The lights of Cremorne Pleasure Gardens twinkle in the distance, while fireworks explode in a pale sky above — the whole scene suffused with an intense, light blue tonality suggestive of evening, the hour sometimes called "the blue hour."
Behind the bridge, a firework sends a shower of golden sparks downward, while a rocket travels the opposite trajectory — still somehow like a shooting star.
The dominant register is cool: pale blue water and sky, the darker greys of the city and the hulking bridge. The solitary figure in a boat and the men on the bridge soften its brooding presence, as do the sparse gold tints of city lights and a sprinkling of stars.
The composition itself echoes the Japanese aesthetic — its framing shares unmistakable similarities with Hokusai's *Under the Mannen Bridge at Fukagawa*, one of Whistler's favorite ukiyo-e prints.
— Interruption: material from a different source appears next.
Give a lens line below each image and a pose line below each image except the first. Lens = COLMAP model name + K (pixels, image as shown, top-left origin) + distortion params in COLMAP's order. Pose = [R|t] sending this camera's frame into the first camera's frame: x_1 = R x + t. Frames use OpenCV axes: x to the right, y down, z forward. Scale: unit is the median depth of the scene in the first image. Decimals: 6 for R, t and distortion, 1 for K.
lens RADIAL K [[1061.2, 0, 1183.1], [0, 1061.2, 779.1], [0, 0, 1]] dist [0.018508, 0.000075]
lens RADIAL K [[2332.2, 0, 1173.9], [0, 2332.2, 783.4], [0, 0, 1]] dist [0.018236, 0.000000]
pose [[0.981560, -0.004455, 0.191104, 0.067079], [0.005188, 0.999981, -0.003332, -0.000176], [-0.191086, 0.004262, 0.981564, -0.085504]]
The painting dates to c. 1872–75 , a period when Whistler was refining his most radical ideas about what paint could do. He never painted his Nocturnes on the spot — instead working entirely from memory in his studio, employing a custom medium of copal, turpentine, and linseed oil that he applied in thin, transparent layers, wiping away until satisfied.
The Nocturne series, of which this painting was a part, achieved notoriety in 1877 when influential critic John Ruskin visited an exhibition at the Grosvenor Gallery — and the painting became a flashpoint: it was produced as evidence in Whistler's libel suit against Ruskin in 1878, with Whistler arguing that subject matter was irrelevant, and that the relationship between color and form was of paramount importance.
The work later became the Art Fund's first major acquisition, marking England's official acceptance of Whistler.
By blurring forms and emphasizing subtle tonal differences, Whistler made his Nocturnes among the earliest experiments in abstraction — works that intrigued his Impressionist contemporaries and even influenced French composer Claude Debussy, who created his orchestral *Three Nocturnes* in 1899.
On a wall, this painting rewards low, warm light — a reading room, a study, or a long hallway where the eye can settle into its depth rather than scan it quickly.